这里有必要大致地去預測一下世界历史(特别是伟大文化晚期和文明初期的),去考虑一下世界历史是从何处得到它的千变万化的色彩及其事件的深奥的象征性的。原始的等級,貴族和僧侣,是生活的两个方面的最純粹的表现,但它們不是唯一的表现。在遙远的古代——事实上,原始时代本身就常有这种征兆——还有其他存在之流和醒觉的結合出现,在其中时間和空間的象征性获得了活生生的表现,它們一旦与这二者結合起来时,就构成了我們称之为社会組織或社会的那种十分完整的东西。

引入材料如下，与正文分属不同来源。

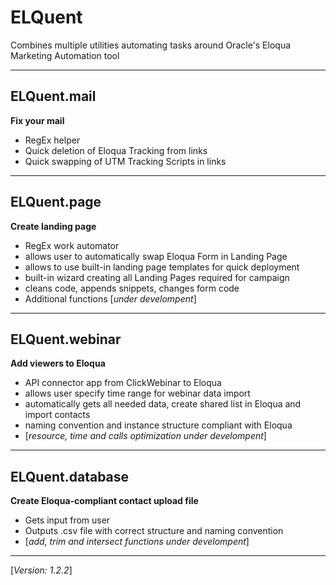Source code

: # ELQuent
Combines multiple utilities automating tasks around Oracle's Eloqua Marketing Automation tool

---
## ELQuent.mail
__Fix your mail__
- RegEx helper
- Quick deletion of Eloqua Tracking from links
- Quick swapping of UTM Tracking Scripts in links
---
## ELQuent.page
__Create landing page__
- RegEx work automator
- allows user to automatically swap Eloqua Form in Landing Page
- allows to use built-in landing page templates for quick deployment
- built-in wizard creating all Landing Pages required for campaign
- cleans code, appends snippets, changes form code
- Additional functions [_under develompent_]
---
## ELQuent.webinar
__Add viewers to Eloqua__
- API connector app from ClickWebinar to Eloqua
- allows user specify time range for webinar data import
- automatically gets all needed data, create shared list in Eloqua and import contacts
- naming convention and instance structure compliant with Eloqua
- [_resource, time and calls optimization under develompent_]
---
## ELQuent.database
__Create Eloqua-compliant contact upload file__
- Gets input from user
- Outputs .csv file with correct structure and naming convention
- [_add, trim and intersect functions under develompent_]
---

[_Version: 1.2.2_]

如果僧侣是小宇宙的和动物性的,貴族便是宇宙的和植物性的(因之,它和土地具有深远的关系)。貴族本身就是一种植物,牢固地扎根在土壤里,建立在土壤上——在这一点上,如同在其他許多方面一样,貴族是一种超級的农民。財产观念就是从这种宇宙性約束发生的,它对在空間自由运动的小宇宙是完全陌生的。財产是一种原始的感情,而不是一个概念;它属于时間、历史、命运,而不属于空間和因果律。它不能以邏輯为根据,但它是存在的。〔46〕“占有”起源于植物,它在高級人类的历史中自行增殖到了这样一种地步,以致历史含有植物特性和种族性。因此,最眞实意义的財产始終是土地財产,想把其他获得物变成土地的冲动便是族系健全的一种証明。植物占有它深植其中的土地。那块土地就是它的时产,〔47〕它竭尽它的整个存在的力量来保卫它,抵抗异类种籽,抵抗那些遮盖它的毗邻植物,抵抗万物。一只鳥儿也同样保卫它在其中孵雛的鳥巢。爭夺財产的激烈斗爭不是在伟大文化的晚期在貧富之間、围繞动产进行的,而是在植物界开初时出现的。当一个人在树林中感觉到他周围那默默地、无情地为了土壤而日以继夜地进行斗爭的情形时,他便会因那种几乎和生活本身同一的冲动的深度而大吃一惊。这是一場經年的、頑强的、酷烈的角斗,是弱者对强者的一种无望的抵抗,它使胜利者也受到損折——这种情况,只有在最原始的人类中,当一个古老的农民家族从土地、从其窩巢被排挤出来,或者一个貴族世家被金錢势力連根拔掉,更确切地說,从根砍断时,才可以相比。〔48〕晚期城市中的远为显著的冲突具有另一种大不相同的意义,因为,在这里——在各种共产主义里面——所爭的并不是占有的經驗,而是純粹作为物质手段的財产观念。否认財产的决不是种族冲动,而是圣徒、哲学家和理想主义者的純粹智性的、都市的、失去了根柢的、反植物的醒觉意識的空想抗議。同一理性促使隐居的出家人和科学的社会主义者——不管他叫做墨翟、芝諾或馬克思——否认植物性;同一感情迫使具有种族性的人們来保护它。在这里,事实和眞理又是对立的。“財产是賊赃”这句話是旧思想的一种极端唯物主义的形式。那种思想是:“假使一个人能贏得整个世界而丧失自己的灵魂,对他又有什么益处呢?”当僧侣放弃財产时,他是在放弃某种危险的和身外之物;当一个貴族这样做时,他便是放弃他自己。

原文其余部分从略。